In quietness and confidence

William Temple, the Archbishop of Canterbury from 1942- 44 once said that religion is “what a man does with his solitude”. It sounds a strangely mystical thing to say, but Temple’s idea was that our true religion is revealed in where their minds wander – what occupies our thoughts during quiet times. While this may smack of “fruit inspecting” to some of our readers, the epigram is worthy of some contemplation in our noisy age. 

In his essay on “Membership”, C S Lewis warns that our secularizing culture is happy to push faith into the confines of personal life while at the same time providing endless, invasive distraction. He wrote that the “modern world says to us aloud, ‘You may be religious when you are alone,’ it adds under its breath, ‘and I will see to it that you never are alone.'” 

However Lewis also saw solitude as a pivotal precondition to forming friendships, which must seem counterintuitive to us hyper-connected Moderns. In a brief post on the topic, Michael Sacasas, author at the Convivial Society, finds the same link. Quoting political philosopher Hannah Arendt, Sacasas writes that solitude “is that human situation in which I keep myself company.” Being able to sit with our own thoughts, to process and meditate is necessary to creating anything. He argues that without solitude, we remain “strangers to ourselves”, unable to form bonds with others. 

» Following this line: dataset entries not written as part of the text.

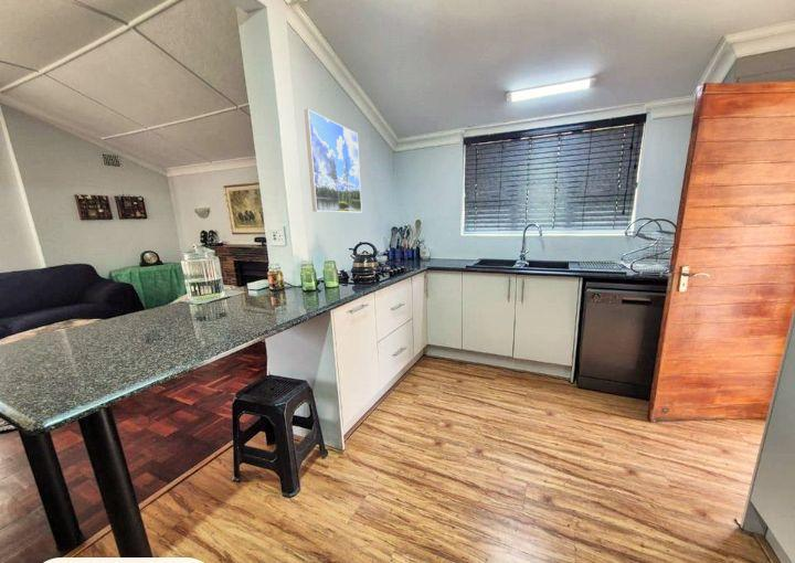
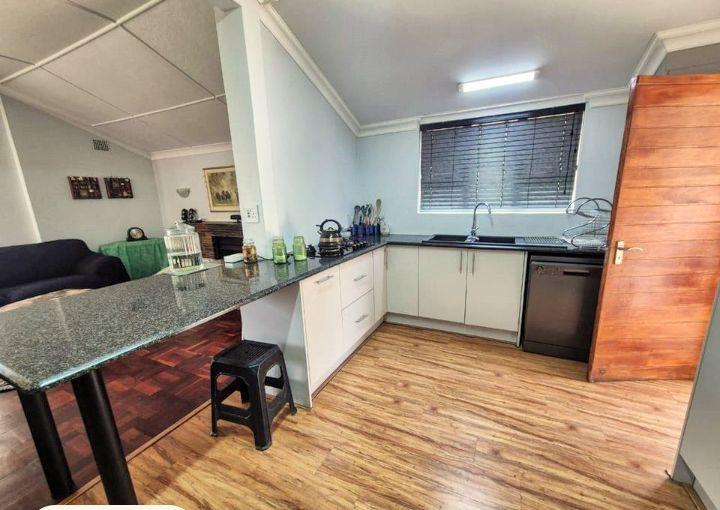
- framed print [304,108,363,213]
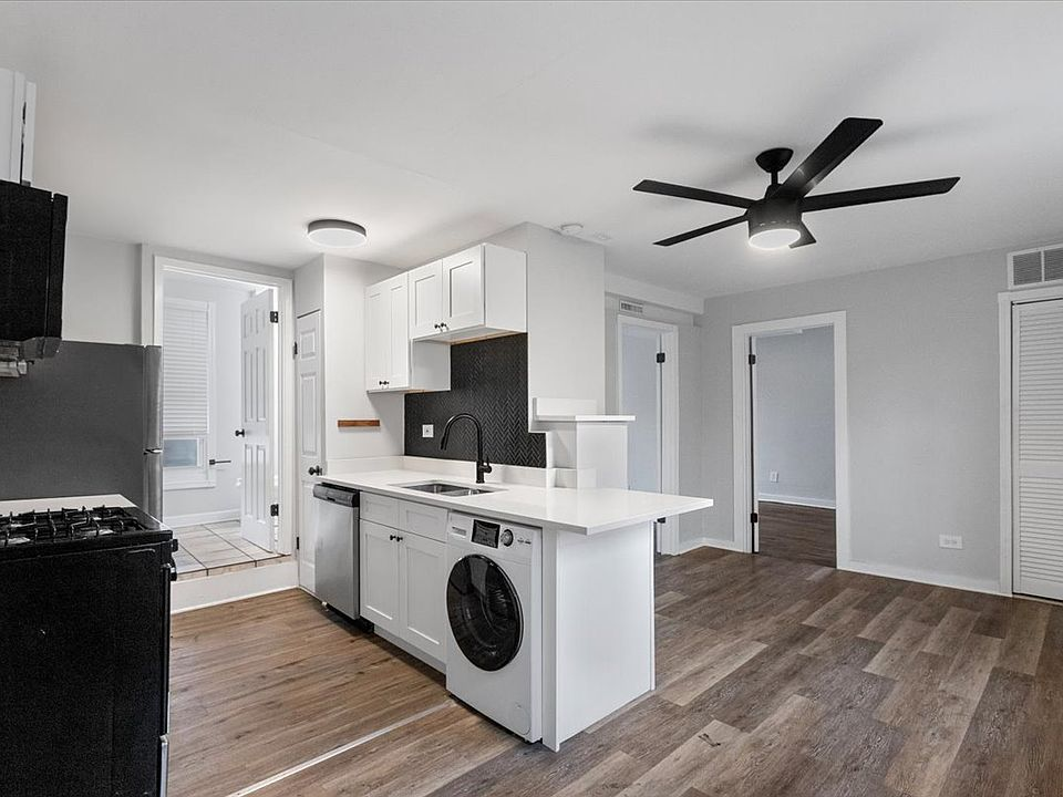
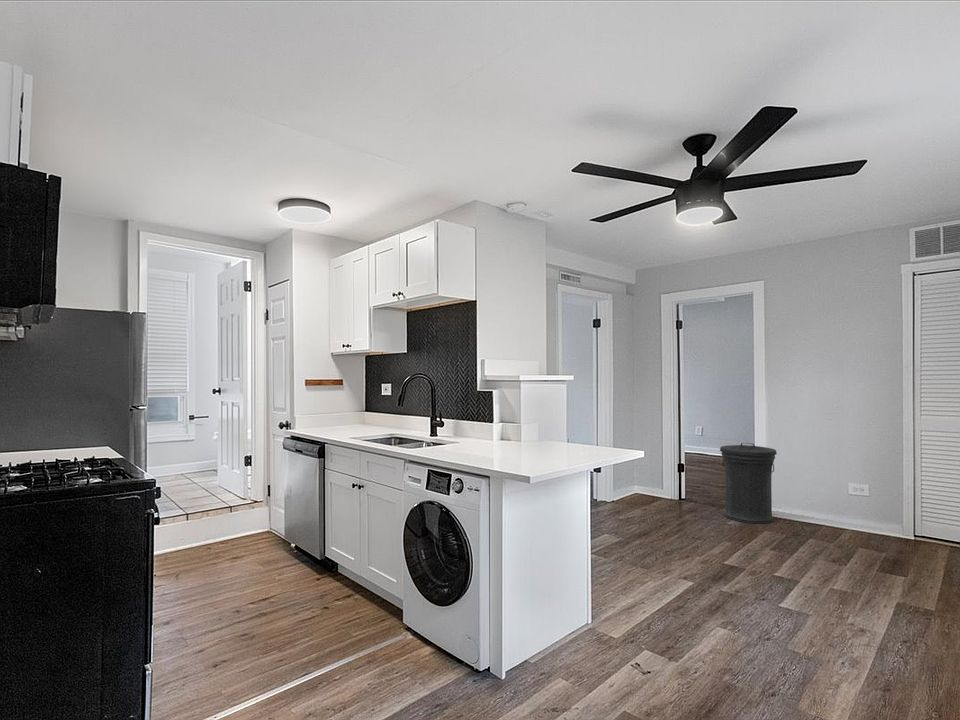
+ trash can [719,442,778,525]
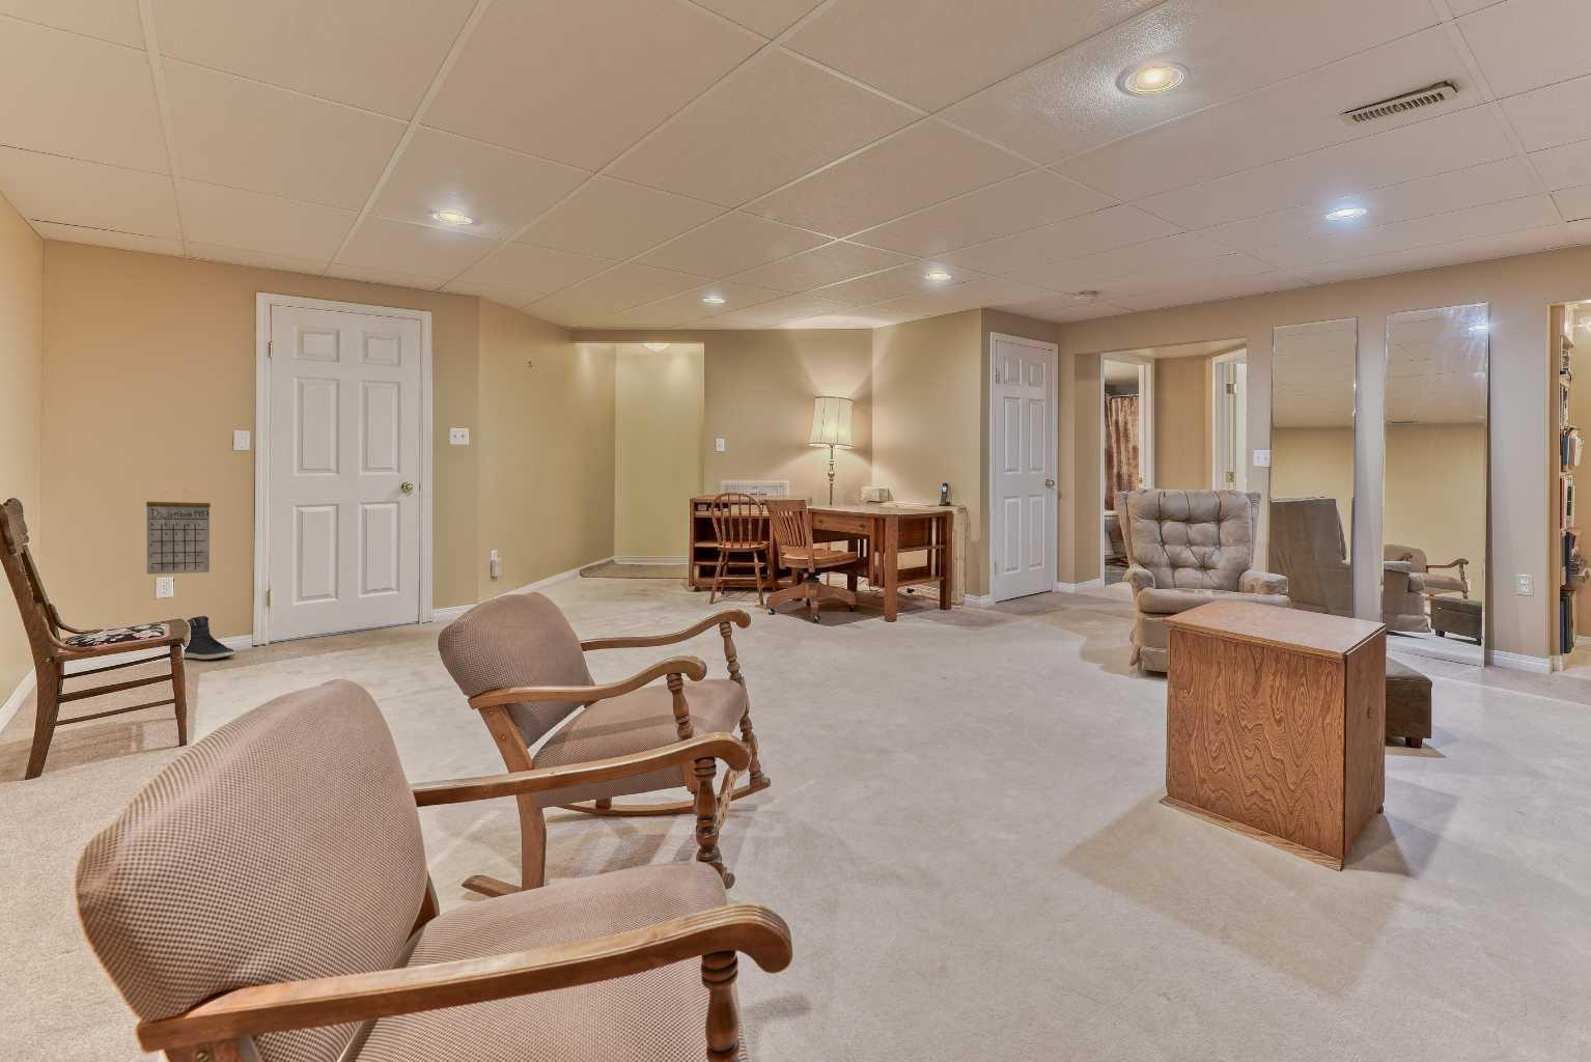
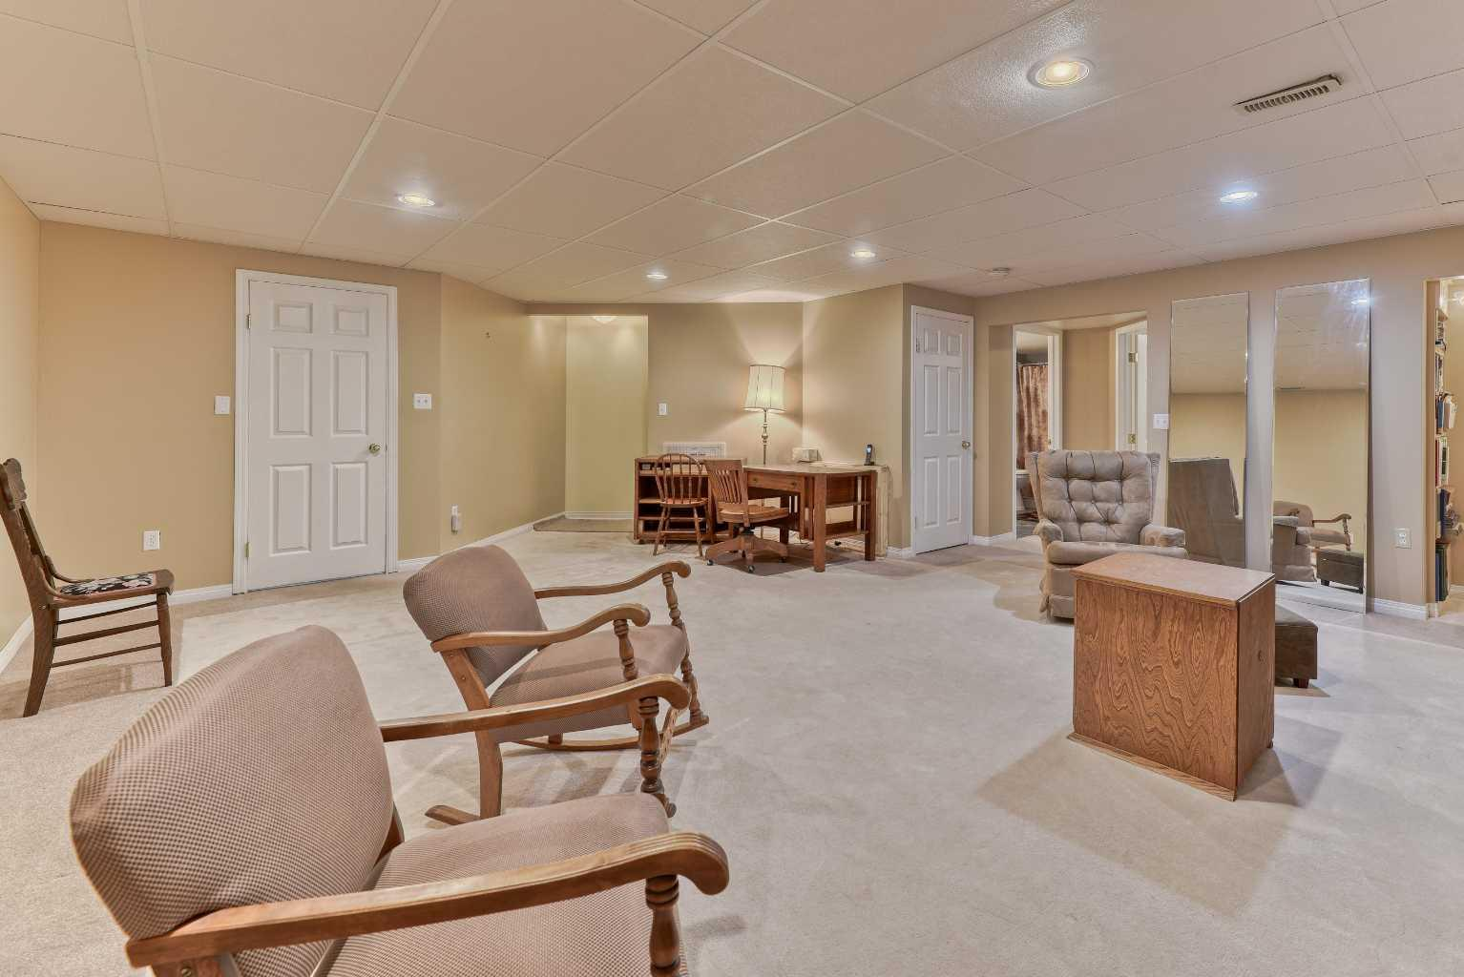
- sneaker [184,615,236,660]
- calendar [145,487,211,576]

With so many inputs available, Sacasas rues the way he can easily “defer solitude”. Anyone who has been carving out time to spend alone will no doubt testify that it is worth the struggle. But even more precious is what Mad Christians know – we are never just “keeping ourselves company” for Jesus said he would never leave nor forsake us. Although life can be busy, time spent in solitude, especially reading the Word of God is never without its reward.